[Records from a data source]
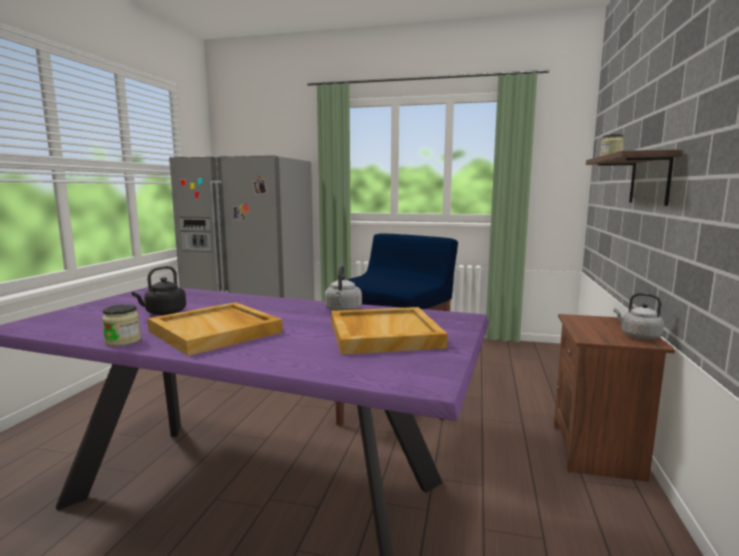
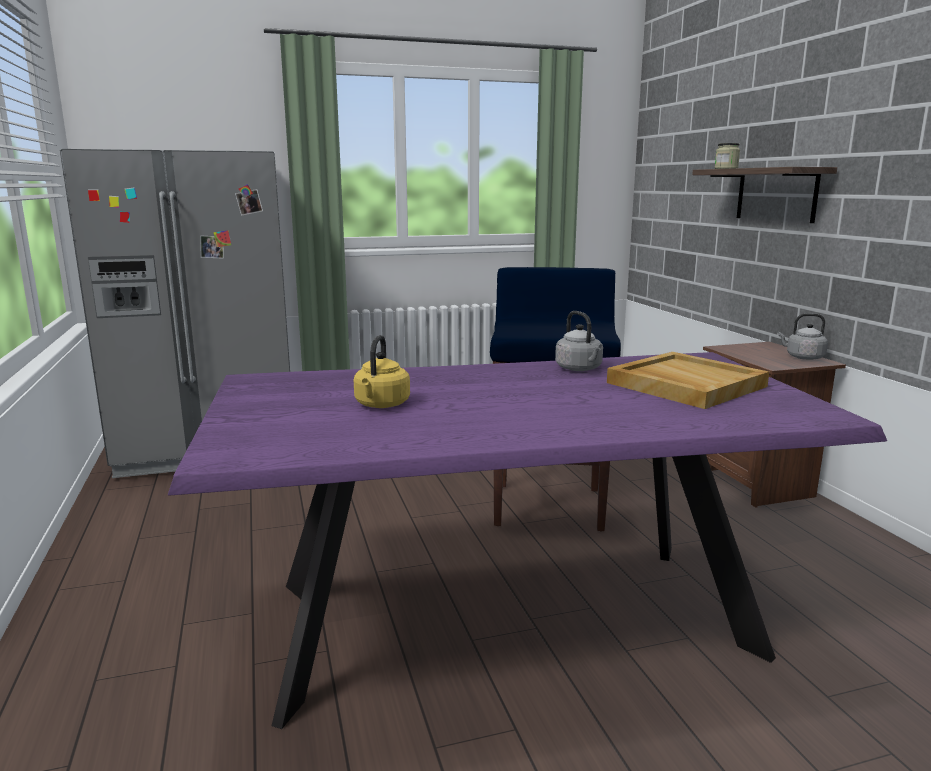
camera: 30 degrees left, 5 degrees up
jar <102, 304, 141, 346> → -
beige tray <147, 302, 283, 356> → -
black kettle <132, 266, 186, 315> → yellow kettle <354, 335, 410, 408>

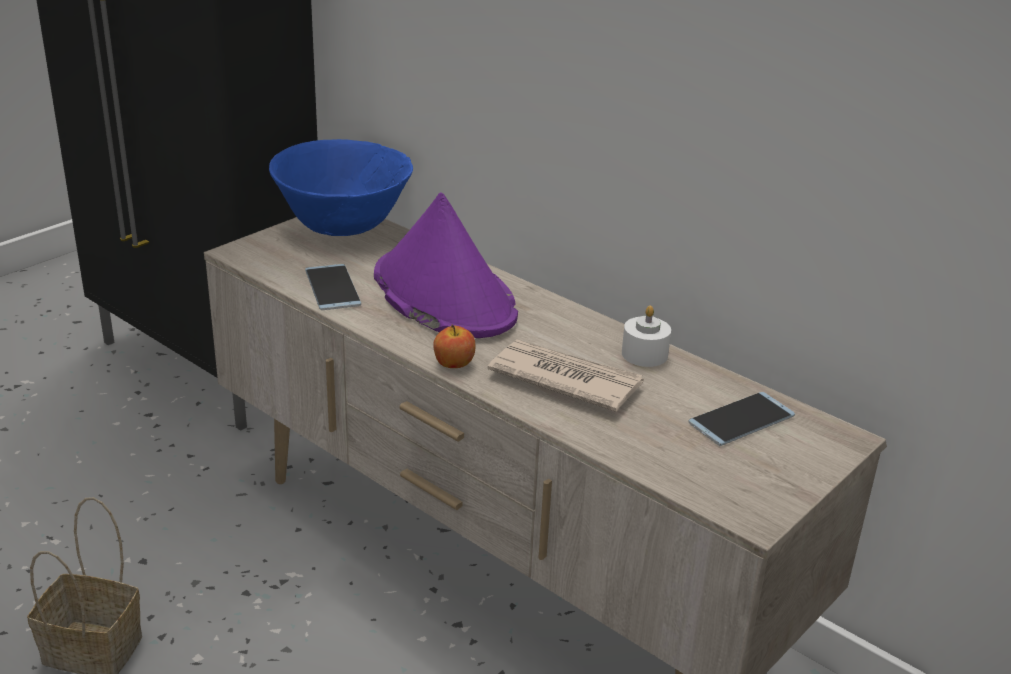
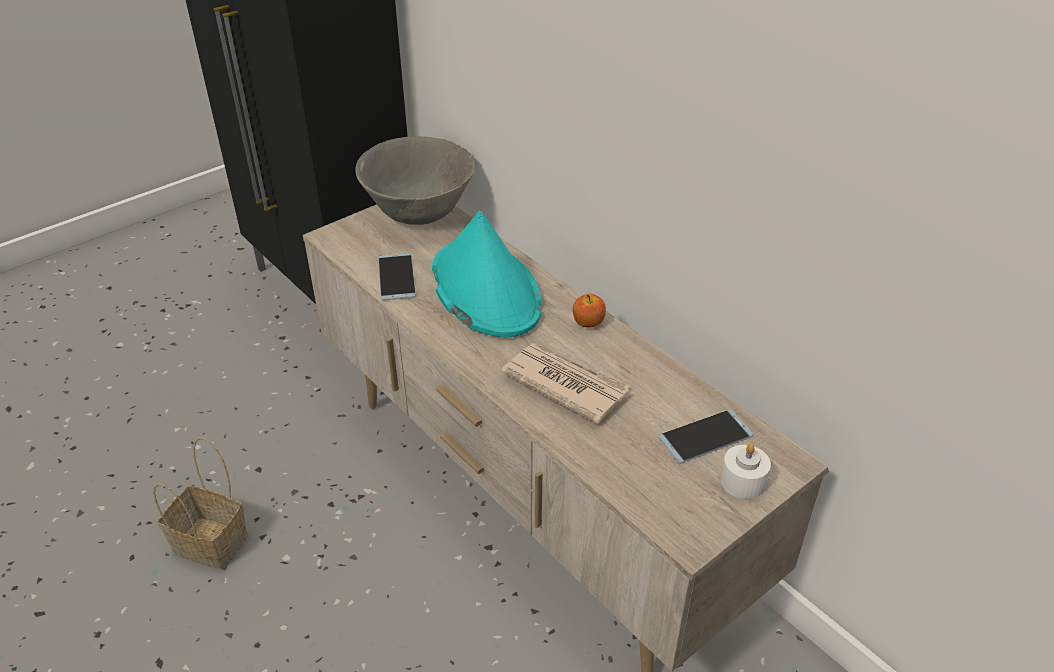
camera: 10 degrees right, 10 degrees up
apple <433, 325, 475, 368> → apple <573, 294, 606, 327>, relocated
white candle <622, 305, 671, 367> → white candle <720, 444, 771, 499>, relocated
blue bowl <269, 139, 413, 236> → grey bowl <355, 136, 475, 225>
purple hat <374, 192, 518, 338> → turquoise hat <432, 211, 542, 338>

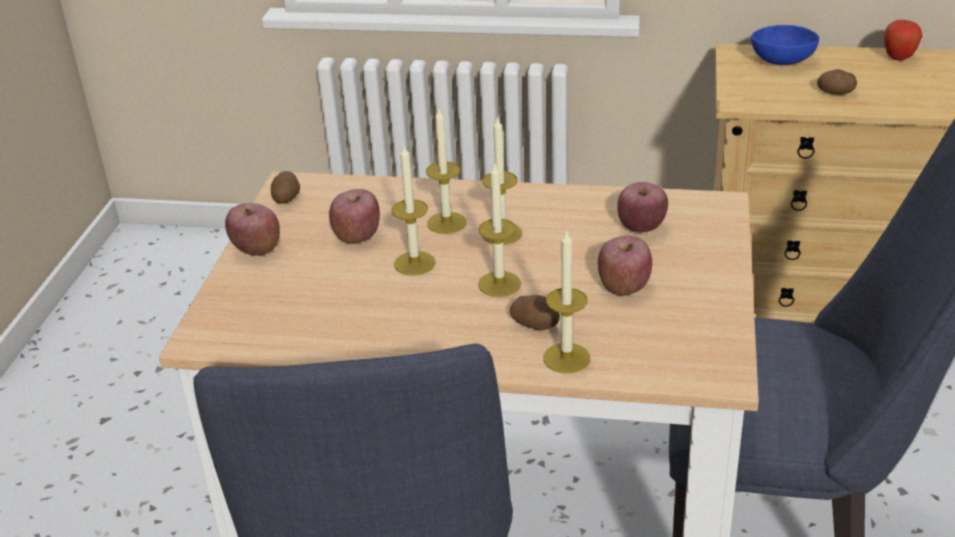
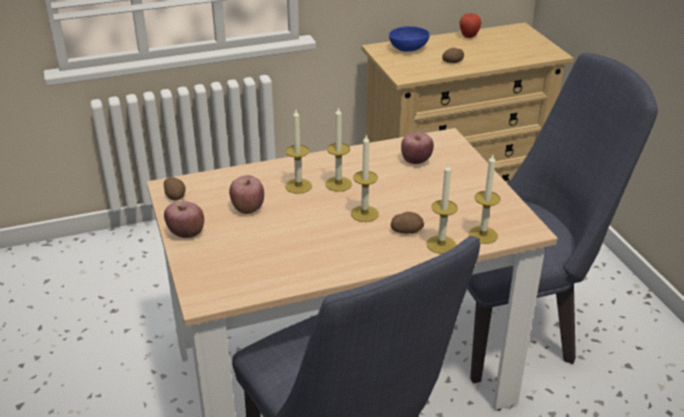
camera: 30 degrees left, 0 degrees up
apple <598, 236, 652, 296> → -
candle <392, 146, 436, 276> → candle <469, 155, 500, 244>, relocated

◆ Exercise objective
Copy exactly the lines from the one containing "black kettle <132, 266, 186, 315>" through the last line of the records above, including both, and omit every picture.

◆ Task solution
black kettle <132, 266, 186, 315> → yellow kettle <354, 335, 410, 408>

camera: 10 degrees right, 10 degrees up
apple <433, 325, 475, 368> → apple <573, 294, 606, 327>, relocated
white candle <622, 305, 671, 367> → white candle <720, 444, 771, 499>, relocated
blue bowl <269, 139, 413, 236> → grey bowl <355, 136, 475, 225>
purple hat <374, 192, 518, 338> → turquoise hat <432, 211, 542, 338>

camera: 30 degrees left, 0 degrees up
apple <598, 236, 652, 296> → -
candle <392, 146, 436, 276> → candle <469, 155, 500, 244>, relocated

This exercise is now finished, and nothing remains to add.